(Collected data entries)
# # # #

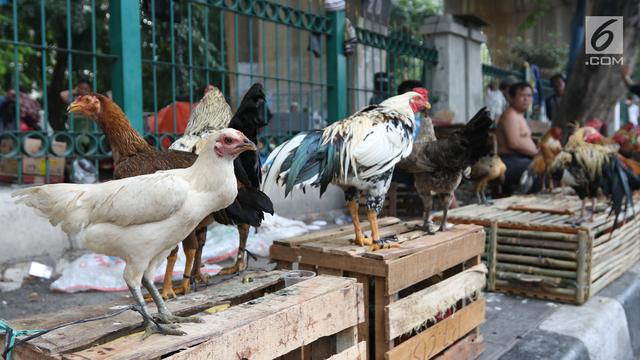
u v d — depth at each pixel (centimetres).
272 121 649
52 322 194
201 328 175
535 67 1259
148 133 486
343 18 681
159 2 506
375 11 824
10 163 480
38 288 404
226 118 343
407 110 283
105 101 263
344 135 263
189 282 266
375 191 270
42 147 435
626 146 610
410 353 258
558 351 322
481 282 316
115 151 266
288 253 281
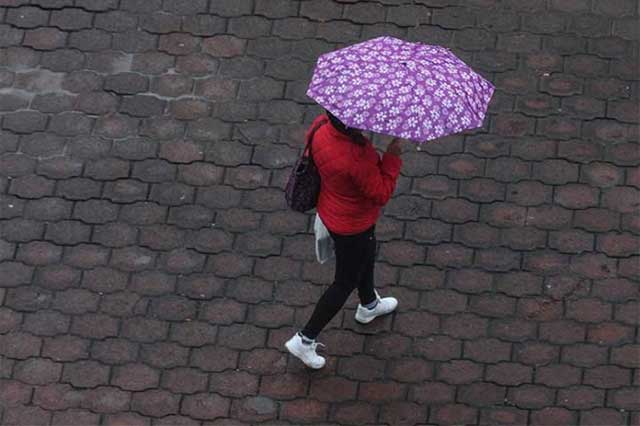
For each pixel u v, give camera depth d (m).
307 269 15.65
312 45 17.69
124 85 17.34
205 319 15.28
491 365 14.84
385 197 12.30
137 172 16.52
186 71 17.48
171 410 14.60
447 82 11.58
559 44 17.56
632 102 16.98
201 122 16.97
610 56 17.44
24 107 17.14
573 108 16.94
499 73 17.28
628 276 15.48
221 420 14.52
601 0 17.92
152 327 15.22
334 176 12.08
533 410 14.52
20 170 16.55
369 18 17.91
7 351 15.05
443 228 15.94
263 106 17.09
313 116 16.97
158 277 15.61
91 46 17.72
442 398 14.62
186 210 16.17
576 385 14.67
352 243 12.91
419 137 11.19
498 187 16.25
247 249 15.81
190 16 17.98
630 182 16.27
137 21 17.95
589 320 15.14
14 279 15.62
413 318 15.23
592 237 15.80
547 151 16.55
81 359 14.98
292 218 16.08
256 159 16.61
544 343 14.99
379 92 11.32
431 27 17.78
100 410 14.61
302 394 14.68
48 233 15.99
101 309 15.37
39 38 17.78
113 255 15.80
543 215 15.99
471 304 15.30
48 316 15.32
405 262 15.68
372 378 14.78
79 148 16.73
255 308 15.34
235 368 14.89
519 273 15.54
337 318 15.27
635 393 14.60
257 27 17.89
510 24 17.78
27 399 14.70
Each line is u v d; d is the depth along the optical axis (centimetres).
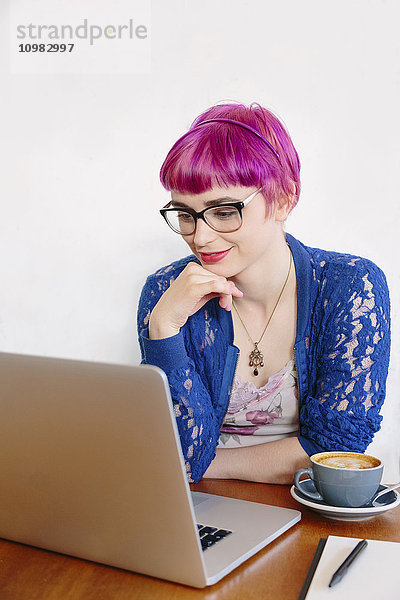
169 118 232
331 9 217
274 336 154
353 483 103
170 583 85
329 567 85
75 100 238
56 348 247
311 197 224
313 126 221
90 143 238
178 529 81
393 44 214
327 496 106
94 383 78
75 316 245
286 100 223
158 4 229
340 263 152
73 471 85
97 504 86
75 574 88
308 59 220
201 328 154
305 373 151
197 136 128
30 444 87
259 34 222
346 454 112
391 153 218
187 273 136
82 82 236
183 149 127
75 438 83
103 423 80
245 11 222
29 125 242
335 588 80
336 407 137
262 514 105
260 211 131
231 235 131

# # # #

→ Exercise: The word "depth" appears in some lines of the data. Copy every one of those lines.

→ Task result:
u v d — depth at each pixel (centimetres).
For each pixel u v, give camera depth d (m).
Each line is u v d; d is the depth along the optical axis (centimetres).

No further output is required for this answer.